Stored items
▽

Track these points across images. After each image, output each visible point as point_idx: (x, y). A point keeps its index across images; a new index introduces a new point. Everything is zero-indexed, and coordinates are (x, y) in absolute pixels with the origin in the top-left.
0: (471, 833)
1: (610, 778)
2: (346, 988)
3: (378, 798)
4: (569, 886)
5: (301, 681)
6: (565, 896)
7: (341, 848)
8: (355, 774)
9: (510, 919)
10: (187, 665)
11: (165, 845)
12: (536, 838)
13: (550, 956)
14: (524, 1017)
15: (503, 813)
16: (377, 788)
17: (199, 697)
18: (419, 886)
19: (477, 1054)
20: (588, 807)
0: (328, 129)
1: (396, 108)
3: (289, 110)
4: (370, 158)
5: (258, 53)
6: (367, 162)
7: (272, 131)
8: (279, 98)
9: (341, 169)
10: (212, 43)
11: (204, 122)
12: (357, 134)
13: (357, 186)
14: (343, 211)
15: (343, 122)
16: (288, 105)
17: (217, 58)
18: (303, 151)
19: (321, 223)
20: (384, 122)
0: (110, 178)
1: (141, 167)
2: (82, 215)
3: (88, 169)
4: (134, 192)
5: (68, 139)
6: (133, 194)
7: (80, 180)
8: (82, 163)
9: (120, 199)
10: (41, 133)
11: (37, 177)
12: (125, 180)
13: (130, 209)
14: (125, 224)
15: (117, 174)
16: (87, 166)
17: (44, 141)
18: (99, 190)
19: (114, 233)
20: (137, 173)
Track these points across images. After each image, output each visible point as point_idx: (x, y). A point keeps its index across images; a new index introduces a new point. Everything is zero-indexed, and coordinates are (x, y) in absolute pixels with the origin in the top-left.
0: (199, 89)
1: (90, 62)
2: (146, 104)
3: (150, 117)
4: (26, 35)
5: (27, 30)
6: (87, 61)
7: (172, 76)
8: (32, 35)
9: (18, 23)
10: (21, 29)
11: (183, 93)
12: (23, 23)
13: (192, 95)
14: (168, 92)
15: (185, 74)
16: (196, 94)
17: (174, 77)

△
▽

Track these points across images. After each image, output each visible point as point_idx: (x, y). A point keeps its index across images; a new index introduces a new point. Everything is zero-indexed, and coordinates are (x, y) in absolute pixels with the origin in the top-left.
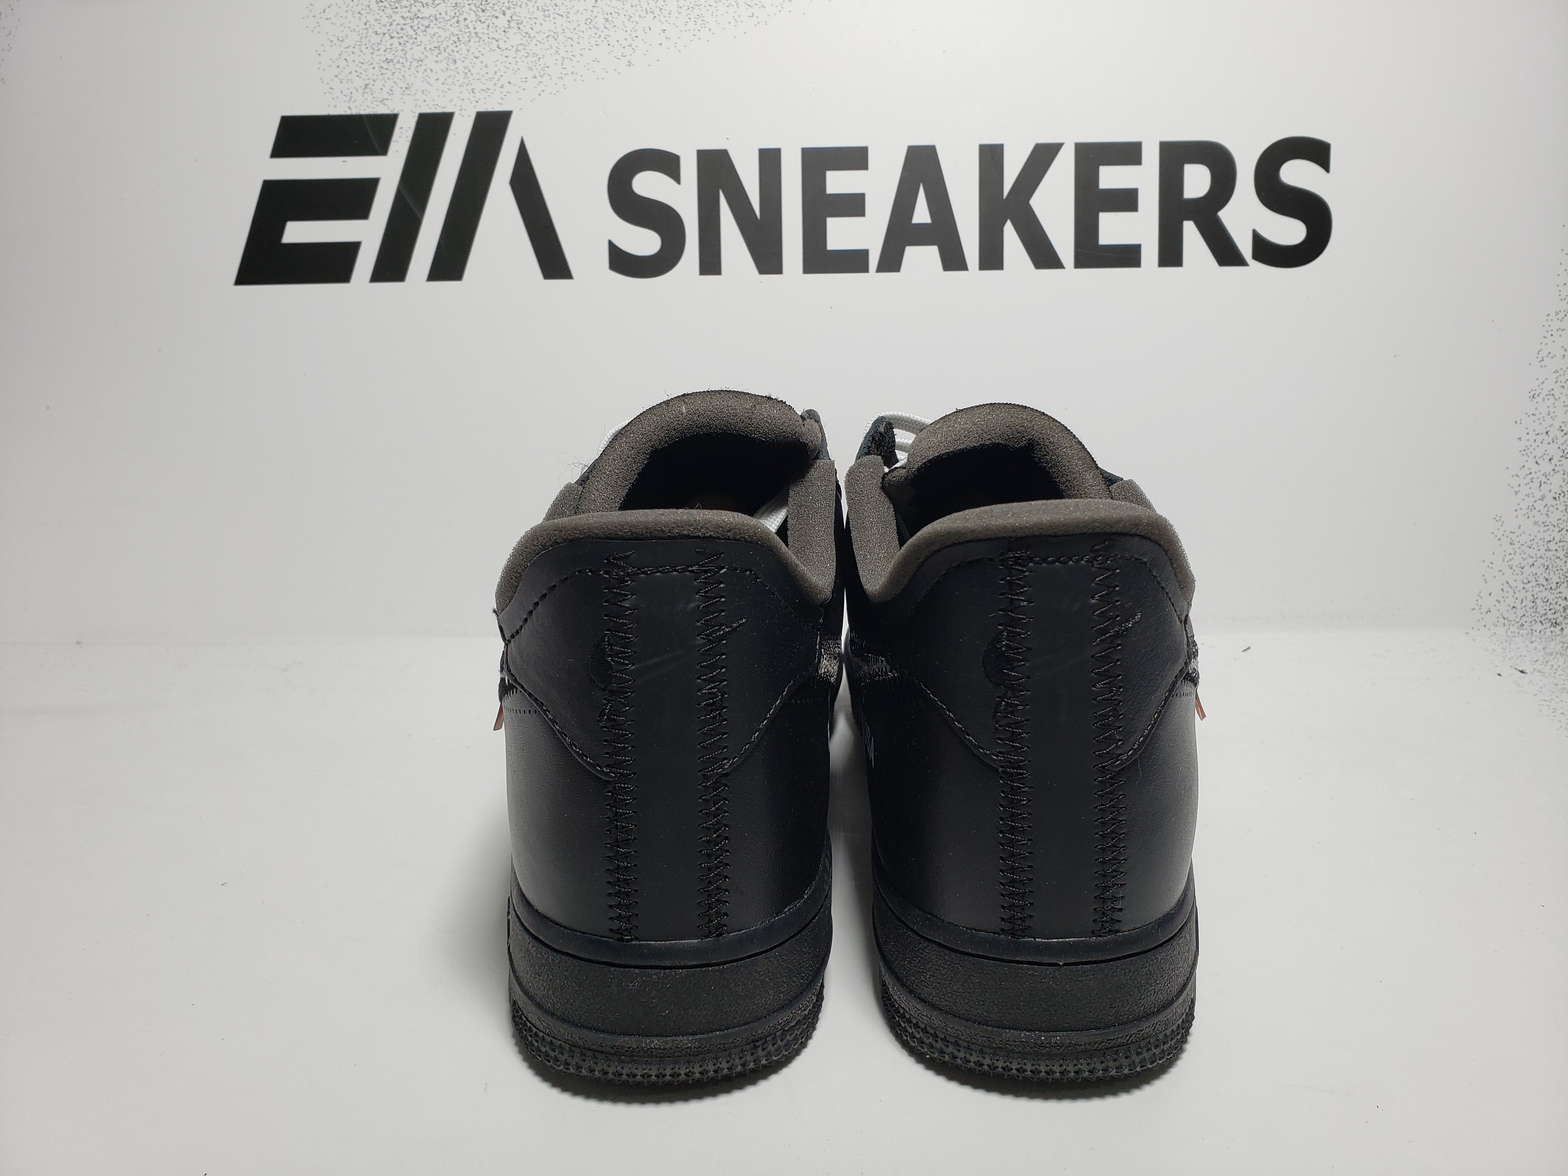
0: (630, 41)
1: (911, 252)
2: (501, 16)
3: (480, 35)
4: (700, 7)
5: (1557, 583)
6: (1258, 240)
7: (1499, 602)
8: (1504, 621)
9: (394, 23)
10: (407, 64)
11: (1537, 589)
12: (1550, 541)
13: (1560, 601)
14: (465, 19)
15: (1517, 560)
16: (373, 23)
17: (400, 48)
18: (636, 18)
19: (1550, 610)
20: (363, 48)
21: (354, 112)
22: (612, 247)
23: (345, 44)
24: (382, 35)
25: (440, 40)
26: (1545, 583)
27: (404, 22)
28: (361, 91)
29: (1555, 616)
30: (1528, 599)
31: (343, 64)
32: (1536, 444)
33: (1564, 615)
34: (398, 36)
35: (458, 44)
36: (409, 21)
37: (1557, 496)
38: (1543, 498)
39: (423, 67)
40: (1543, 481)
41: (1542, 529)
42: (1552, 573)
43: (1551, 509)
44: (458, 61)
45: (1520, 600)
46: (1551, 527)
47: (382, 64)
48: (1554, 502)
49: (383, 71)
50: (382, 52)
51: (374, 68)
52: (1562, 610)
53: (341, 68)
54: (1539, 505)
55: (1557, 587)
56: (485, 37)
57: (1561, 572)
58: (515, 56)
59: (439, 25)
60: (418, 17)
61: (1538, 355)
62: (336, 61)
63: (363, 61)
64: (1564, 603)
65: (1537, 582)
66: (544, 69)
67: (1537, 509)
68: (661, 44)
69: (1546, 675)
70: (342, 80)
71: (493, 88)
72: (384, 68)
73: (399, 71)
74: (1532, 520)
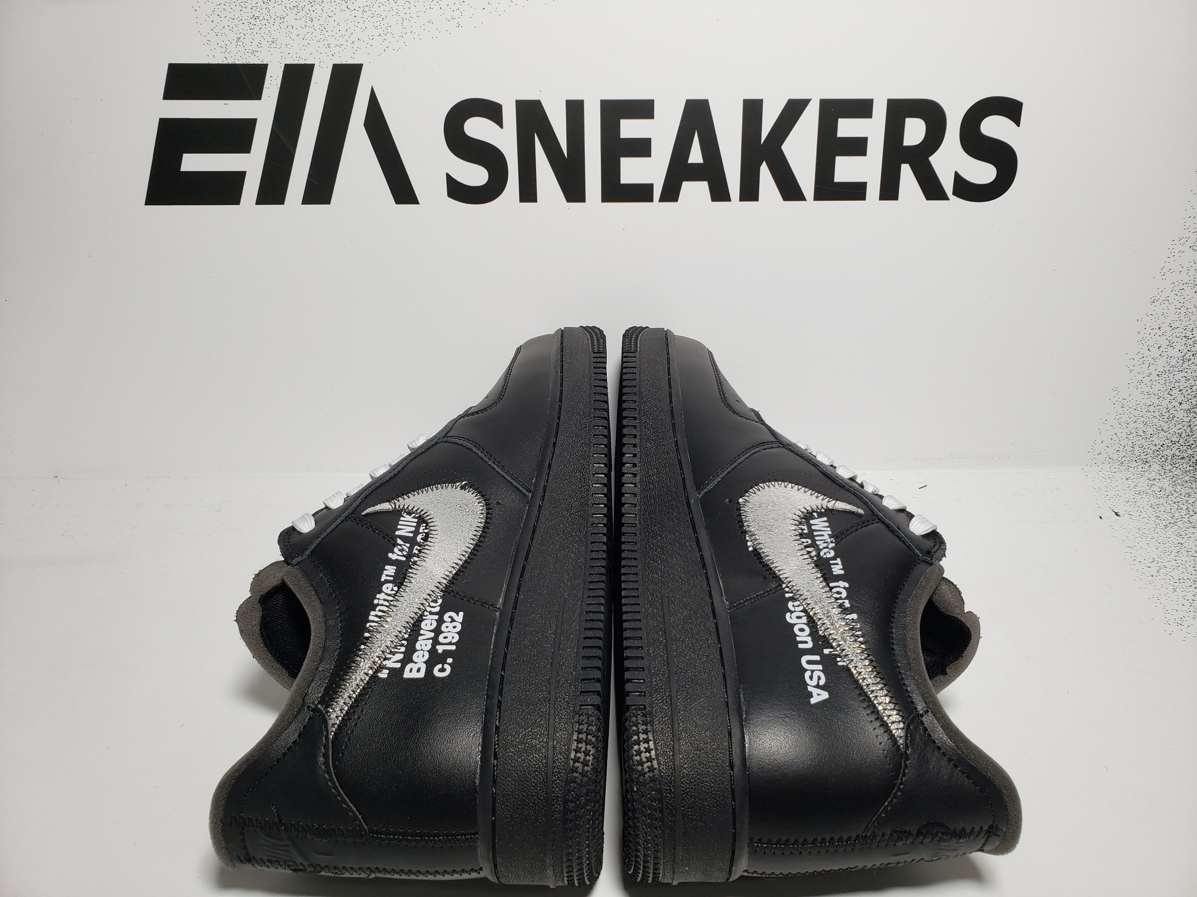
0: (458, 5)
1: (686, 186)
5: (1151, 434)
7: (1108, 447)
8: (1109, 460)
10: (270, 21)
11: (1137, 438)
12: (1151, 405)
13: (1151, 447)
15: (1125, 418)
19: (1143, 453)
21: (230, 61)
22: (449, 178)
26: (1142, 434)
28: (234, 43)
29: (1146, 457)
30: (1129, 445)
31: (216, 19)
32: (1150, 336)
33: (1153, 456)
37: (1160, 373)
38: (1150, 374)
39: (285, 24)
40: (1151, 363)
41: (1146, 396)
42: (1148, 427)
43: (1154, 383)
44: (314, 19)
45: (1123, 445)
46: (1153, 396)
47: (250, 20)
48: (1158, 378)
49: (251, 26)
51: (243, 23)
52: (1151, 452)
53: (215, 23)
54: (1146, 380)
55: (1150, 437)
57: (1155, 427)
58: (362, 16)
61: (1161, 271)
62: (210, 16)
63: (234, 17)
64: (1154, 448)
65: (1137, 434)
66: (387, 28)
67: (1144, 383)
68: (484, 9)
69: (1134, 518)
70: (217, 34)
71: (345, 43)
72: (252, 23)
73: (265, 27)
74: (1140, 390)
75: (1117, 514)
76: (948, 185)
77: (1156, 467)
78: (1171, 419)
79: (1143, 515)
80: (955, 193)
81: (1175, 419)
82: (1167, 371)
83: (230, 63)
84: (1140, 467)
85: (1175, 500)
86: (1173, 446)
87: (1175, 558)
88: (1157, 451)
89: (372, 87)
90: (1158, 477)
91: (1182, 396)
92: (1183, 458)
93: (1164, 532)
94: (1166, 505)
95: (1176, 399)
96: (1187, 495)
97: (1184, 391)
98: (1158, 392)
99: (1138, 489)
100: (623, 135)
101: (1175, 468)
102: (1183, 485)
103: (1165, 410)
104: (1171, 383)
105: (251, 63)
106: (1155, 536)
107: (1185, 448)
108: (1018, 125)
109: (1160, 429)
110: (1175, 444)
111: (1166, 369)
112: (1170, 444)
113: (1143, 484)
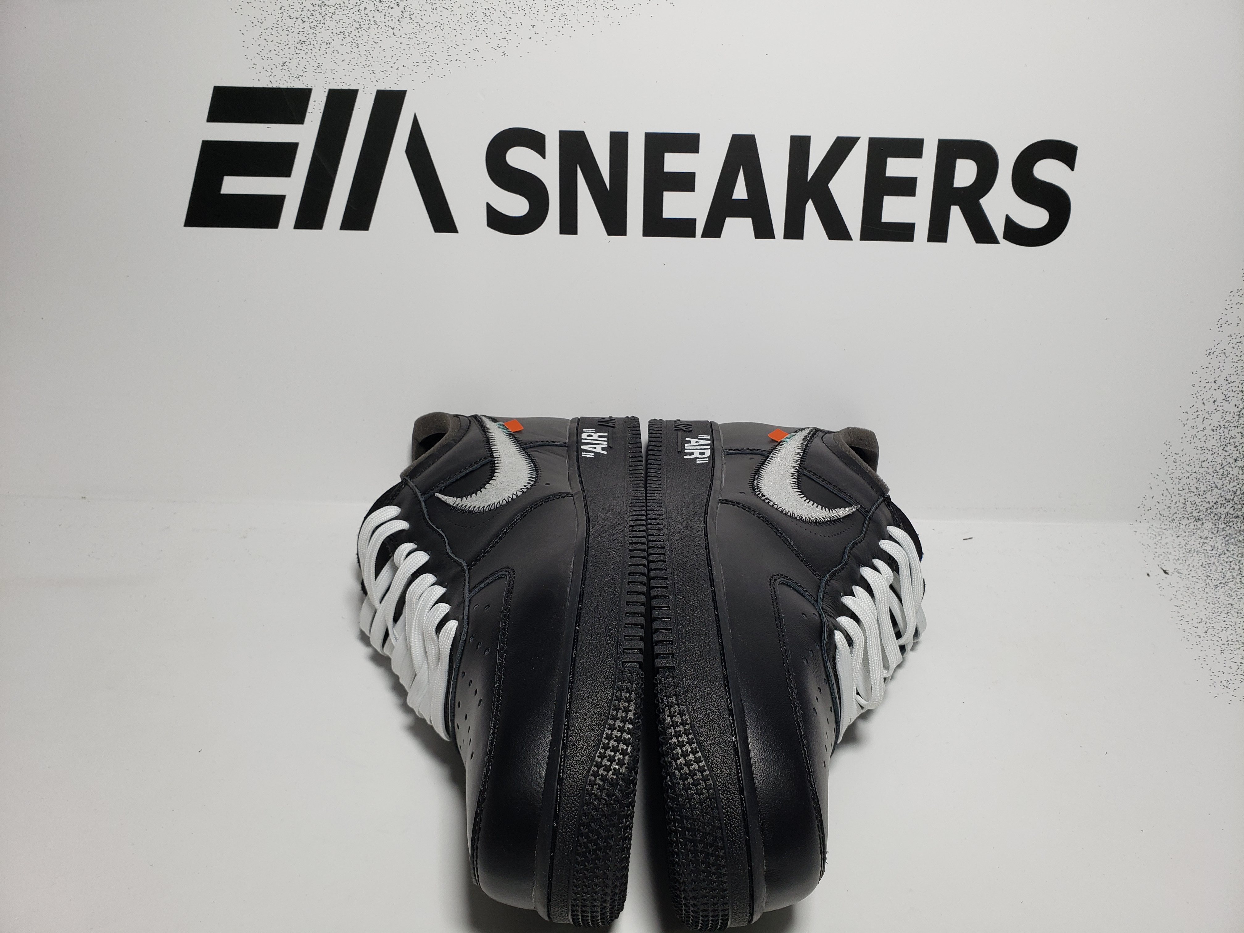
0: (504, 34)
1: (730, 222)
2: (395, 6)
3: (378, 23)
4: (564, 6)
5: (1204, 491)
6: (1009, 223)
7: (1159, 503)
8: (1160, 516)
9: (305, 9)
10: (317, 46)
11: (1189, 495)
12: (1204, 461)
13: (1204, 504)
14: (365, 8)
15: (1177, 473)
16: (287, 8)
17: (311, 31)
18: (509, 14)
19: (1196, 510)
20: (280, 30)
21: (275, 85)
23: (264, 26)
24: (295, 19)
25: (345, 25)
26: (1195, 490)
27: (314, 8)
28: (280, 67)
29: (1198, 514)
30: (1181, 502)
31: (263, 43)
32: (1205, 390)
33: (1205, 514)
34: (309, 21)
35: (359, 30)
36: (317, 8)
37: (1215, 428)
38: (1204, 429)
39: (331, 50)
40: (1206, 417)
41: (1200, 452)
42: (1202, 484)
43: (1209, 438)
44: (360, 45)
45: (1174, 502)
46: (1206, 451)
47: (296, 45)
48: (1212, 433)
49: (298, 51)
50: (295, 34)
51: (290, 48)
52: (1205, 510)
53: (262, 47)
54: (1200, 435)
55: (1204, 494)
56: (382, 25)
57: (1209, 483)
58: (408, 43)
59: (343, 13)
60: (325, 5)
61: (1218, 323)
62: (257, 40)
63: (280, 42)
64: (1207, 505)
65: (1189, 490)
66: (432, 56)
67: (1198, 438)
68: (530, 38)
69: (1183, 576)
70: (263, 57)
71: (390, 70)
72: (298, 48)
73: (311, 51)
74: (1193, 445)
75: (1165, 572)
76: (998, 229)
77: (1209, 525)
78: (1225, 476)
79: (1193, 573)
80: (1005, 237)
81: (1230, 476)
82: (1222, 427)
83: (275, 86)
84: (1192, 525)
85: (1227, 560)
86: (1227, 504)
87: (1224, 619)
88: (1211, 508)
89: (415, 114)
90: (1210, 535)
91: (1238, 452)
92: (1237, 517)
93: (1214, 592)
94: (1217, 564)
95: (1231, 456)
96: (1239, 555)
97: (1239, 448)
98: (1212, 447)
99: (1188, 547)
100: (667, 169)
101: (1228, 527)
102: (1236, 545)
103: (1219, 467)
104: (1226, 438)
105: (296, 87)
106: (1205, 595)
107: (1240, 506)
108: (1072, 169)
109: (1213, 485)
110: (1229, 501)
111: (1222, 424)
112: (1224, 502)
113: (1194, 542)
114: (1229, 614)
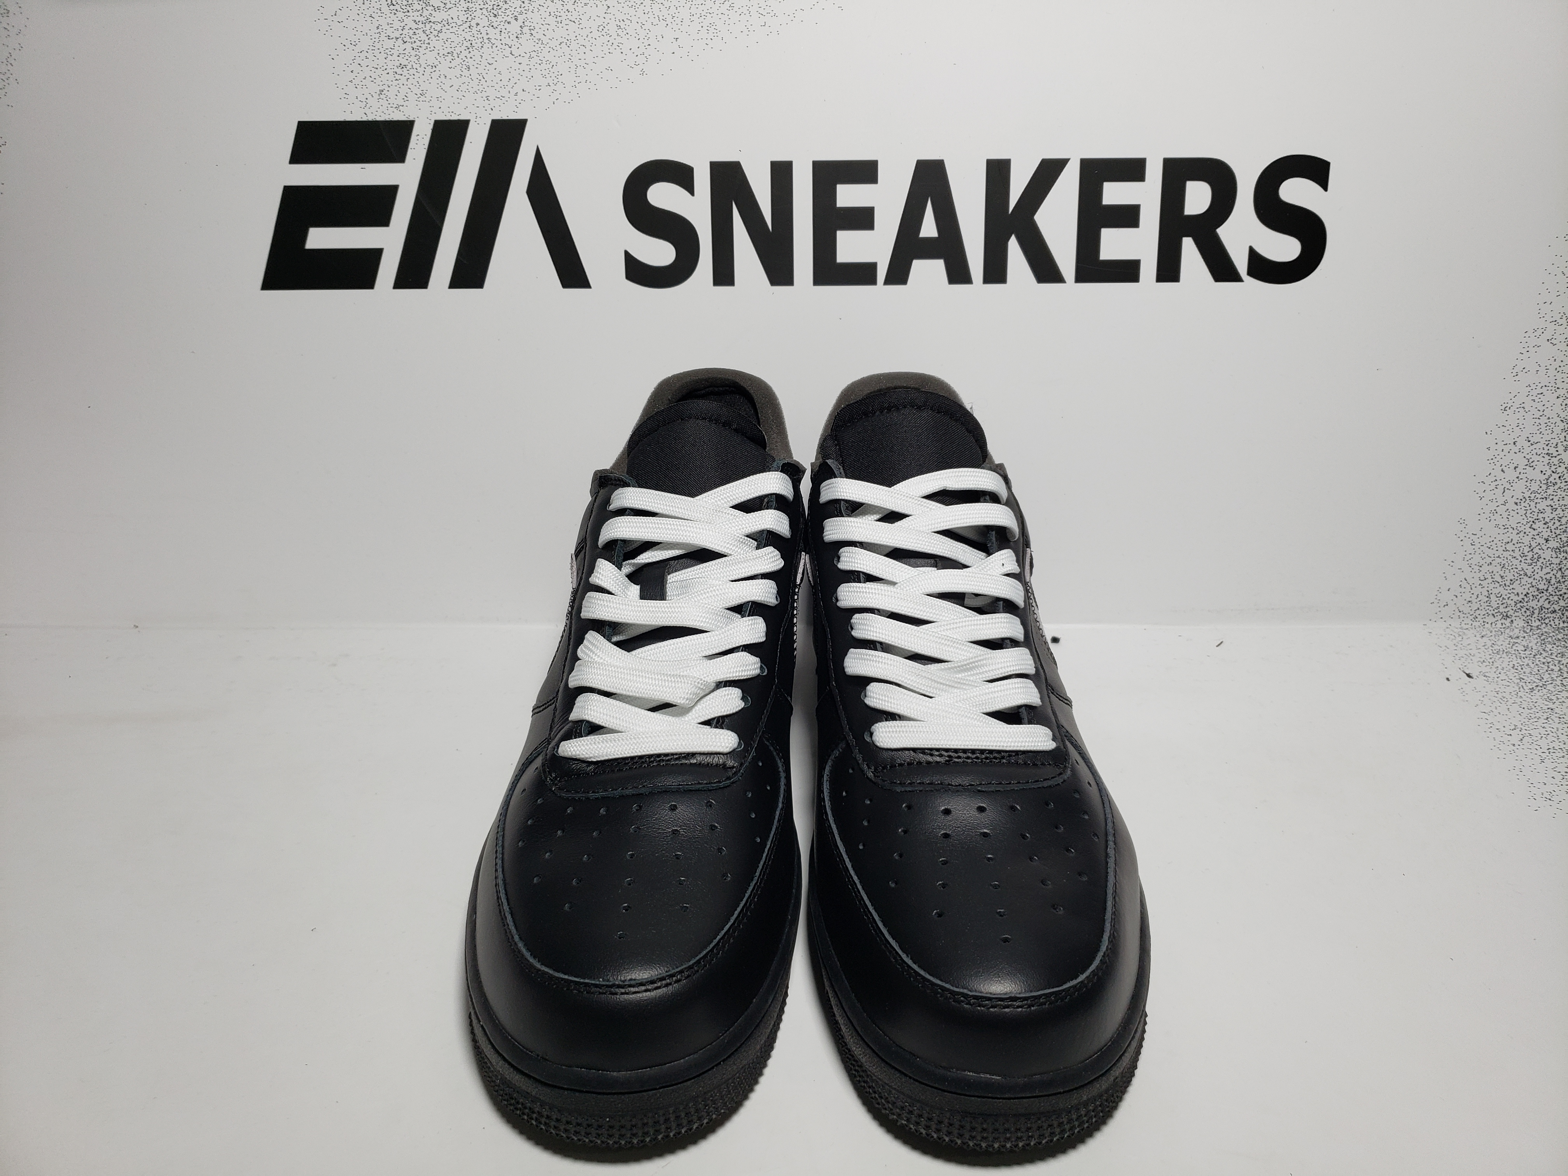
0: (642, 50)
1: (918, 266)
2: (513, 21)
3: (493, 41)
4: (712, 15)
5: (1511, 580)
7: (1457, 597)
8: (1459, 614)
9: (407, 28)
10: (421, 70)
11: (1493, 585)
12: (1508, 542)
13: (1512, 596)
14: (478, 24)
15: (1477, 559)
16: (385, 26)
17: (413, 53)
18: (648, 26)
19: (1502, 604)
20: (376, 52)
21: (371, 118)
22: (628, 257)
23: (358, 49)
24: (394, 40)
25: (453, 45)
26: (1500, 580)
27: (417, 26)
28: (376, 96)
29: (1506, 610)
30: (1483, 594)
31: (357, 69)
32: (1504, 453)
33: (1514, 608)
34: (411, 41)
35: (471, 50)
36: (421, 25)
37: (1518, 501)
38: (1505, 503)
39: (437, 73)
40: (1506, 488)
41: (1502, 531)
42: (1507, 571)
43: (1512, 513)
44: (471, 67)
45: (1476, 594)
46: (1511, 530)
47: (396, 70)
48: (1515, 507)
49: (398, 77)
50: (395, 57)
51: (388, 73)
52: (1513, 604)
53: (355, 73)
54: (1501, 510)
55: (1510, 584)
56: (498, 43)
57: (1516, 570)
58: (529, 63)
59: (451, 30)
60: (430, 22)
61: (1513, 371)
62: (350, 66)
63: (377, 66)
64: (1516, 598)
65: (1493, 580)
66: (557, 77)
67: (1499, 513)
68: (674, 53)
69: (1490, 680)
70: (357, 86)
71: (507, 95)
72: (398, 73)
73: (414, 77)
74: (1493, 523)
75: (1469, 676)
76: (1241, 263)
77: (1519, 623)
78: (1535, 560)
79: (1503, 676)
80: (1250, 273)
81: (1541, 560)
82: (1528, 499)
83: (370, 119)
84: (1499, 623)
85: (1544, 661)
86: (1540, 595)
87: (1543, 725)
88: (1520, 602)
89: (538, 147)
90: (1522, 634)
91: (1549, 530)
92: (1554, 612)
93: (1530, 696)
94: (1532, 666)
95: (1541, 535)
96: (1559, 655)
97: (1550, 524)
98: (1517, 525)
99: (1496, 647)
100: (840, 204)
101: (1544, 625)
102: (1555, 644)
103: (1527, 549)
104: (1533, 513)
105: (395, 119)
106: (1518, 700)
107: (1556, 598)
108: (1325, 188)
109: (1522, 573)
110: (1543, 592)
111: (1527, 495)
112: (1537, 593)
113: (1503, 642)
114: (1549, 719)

△

§ EXERCISE GOAL
Could you reproduce the lines of the stored items, unchanged, from the line containing "75: (1117, 514)" through the line containing "101: (1175, 468)", including both?

§ SOLUTION TO THIS TASK
75: (1117, 514)
76: (948, 185)
77: (1156, 467)
78: (1171, 419)
79: (1143, 515)
80: (955, 193)
81: (1175, 419)
82: (1167, 371)
83: (230, 63)
84: (1140, 467)
85: (1175, 500)
86: (1173, 446)
87: (1175, 558)
88: (1157, 451)
89: (372, 87)
90: (1158, 477)
91: (1182, 396)
92: (1183, 458)
93: (1164, 532)
94: (1166, 505)
95: (1176, 399)
96: (1187, 495)
97: (1184, 391)
98: (1158, 392)
99: (1138, 489)
100: (623, 135)
101: (1175, 468)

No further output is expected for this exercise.